In the dark, there is loneliness and a fear that something frightening is hiding. Nightmares rule. The characters might lock up their house to be safe and then go to bed to dream of good times. Unidentified sounds in the dark indicate peril. Fear of the unknown rules when darkness falls engulfing the world your character lives in. Pitch dark is terrifying because a character loses their sense of direction. It’s harder to determine where a sound is coming from. Without even the tiniest bit of light, hope is lost.
Unless the character is armed with a flashlight or a candle, they feel helpless.
These are all examples of how light and dark are used in stories, novels, and movies. Use light and dark in your tales to make a richer experience for your readers.
Writing Tools: Weather Dilemmas By Susan Hanniford Crowley
For today, we are talking about a very important writing tool.

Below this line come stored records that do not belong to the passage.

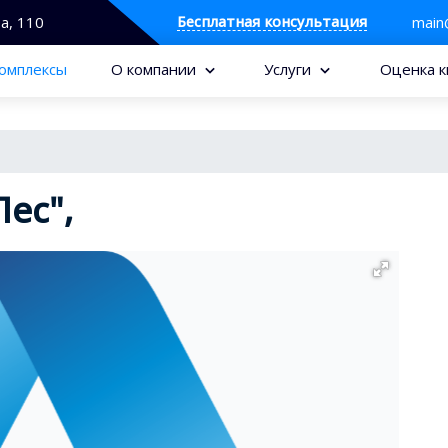
Бесплатная консультация
та, 110
main
омплексы
О компании
Услуги
Оценка к
ес",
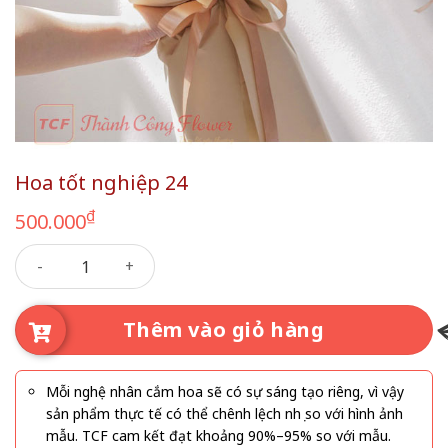
Hoa tốt nghiệp 24
₫
500.000
Hoa tốt nghiệp 24 số lượng
Thêm vào giỏ hàng
Mỗi nghệ nhân cắm hoa sẽ có sự sáng tạo riêng, vì vậy
sản phẩm thực tế có thể chênh lệch nhẹ so với hình ảnh
mẫu. TCF cam kết đạt khoảng 90%–95% so với mẫu.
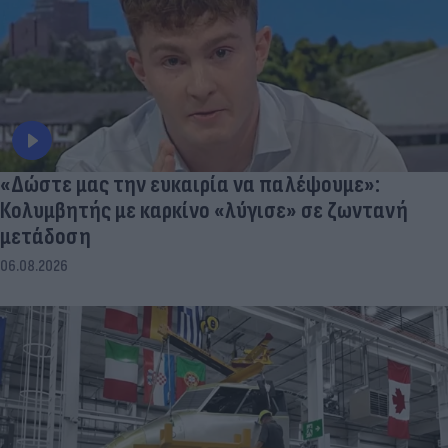
«Δώστε μας την ευκαιρία να παλέψουμε»:
Κολυμβητής με καρκίνο «λύγισε» σε ζωντανή
μετάδοση
06.08.2026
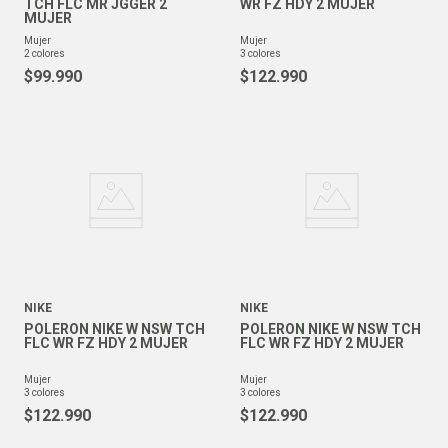
TCH FLC MR JGGER 2
WR FZ HDY 2 MUJER
MUJER
mujer
mujer
2
colores
3
colores
$
99
.
990
$
122
.
990
NIKE
NIKE
POLERON NIKE W NSW TCH
POLERON NIKE W NSW TCH
FLC WR FZ HDY 2 MUJER
FLC WR FZ HDY 2 MUJER
mujer
mujer
3
colores
3
colores
$
122
.
990
$
122
.
990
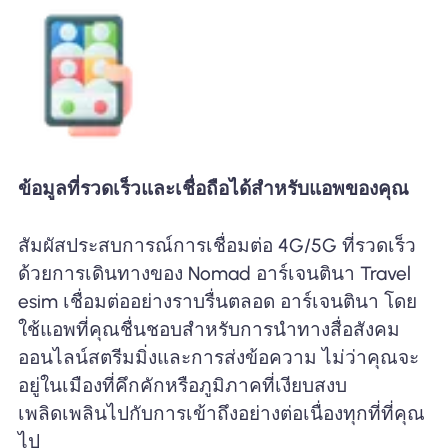
ข้อมูลที่รวดเร็วและเชื่อถือได้สำหรับแอพของคุณ
สัมผัสประสบการณ์การเชื่อมต่อ 4G/5G ที่รวดเร็ว
ด้วยการเดินทางของ Nomad อาร์เจนตินา Travel
esim เชื่อมต่ออย่างราบรื่นตลอด อาร์เจนตินา โดย
ใช้แอพที่คุณชื่นชอบสำหรับการนำทางสื่อสังคม
ออนไลน์สตรีมมิ่งและการส่งข้อความ ไม่ว่าคุณจะ
อยู่ในเมืองที่คึกคักหรือภูมิภาคที่เงียบสงบ
เพลิดเพลินไปกับการเข้าถึงอย่างต่อเนื่องทุกที่ที่คุณ
ไป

It’s using your characters’ environment to set a mood or present a challenge in the plot. In some stories, the weather and how the characters react to it is the story.
The movie “Day After Tomorrow” was based on the fiction novel The Coming Global Superstorm by Art Bell and Whitley Strieber.

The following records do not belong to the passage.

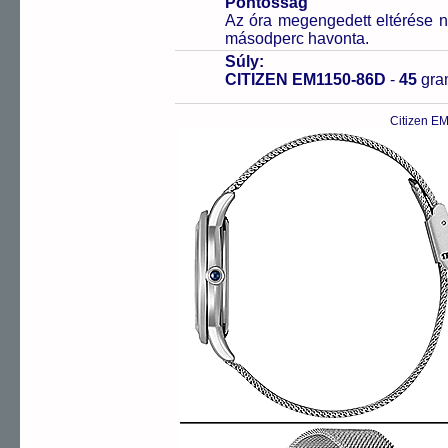
Pontosság
Az óra megengedett eltérése n
másodperc havonta.
Súly:
CITIZEN EM1150-86D
-
45
gr
Citizen E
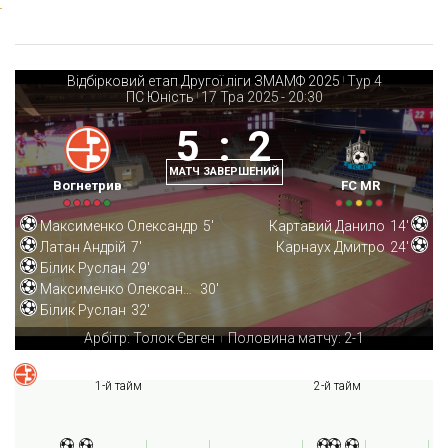
Відбірковий етап Другої ліги ЗМАМФ 2025
Тур 4
|
ПС Юність
17 Тра 2025
-
20:30
|
5
:
2
МАТЧ ЗАВЕРШЕНИЙ
Вогнетрив
FC MR
Максименко Олександр
5'
Картавий Данило
14'
Латан Андрій
7'
Карнаух Дмитро
24'
Білик Руслан
29'
Максименко Олександр
30'
Білик Руслан
32'
Арбітр: Толок Євген
Половина матчу: 2-1
|
1-й тайм
2-й тайм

There is a lot of non-faction facts in fiction. Even in a fantasy novel that has battles, you can be sure that the author has studied historical battles.
In this case, we are looking at an incoming storm. Write what you do to prepare or how you are already prepared. Go into the detail of the storm, how it starts, and looks and sounds. Scents if you find them. Some people can smell snow in the wind.
Whether you are having a snowstorm, tornado, tsunami, volcano, etc., this is an opportunity to use what you know. For your characters, trying to survive shows their true mettle. Weaknesses are revealed as well as strengths.
Remember while you’re writing this that survivors tell the tale. When writing fiction there will be lots of things that you make up, but putting some non-fiction in it makes it more relatable and believable.
So go forth and while you are safe from the storm write. If your journey started with an evacuation, write that too.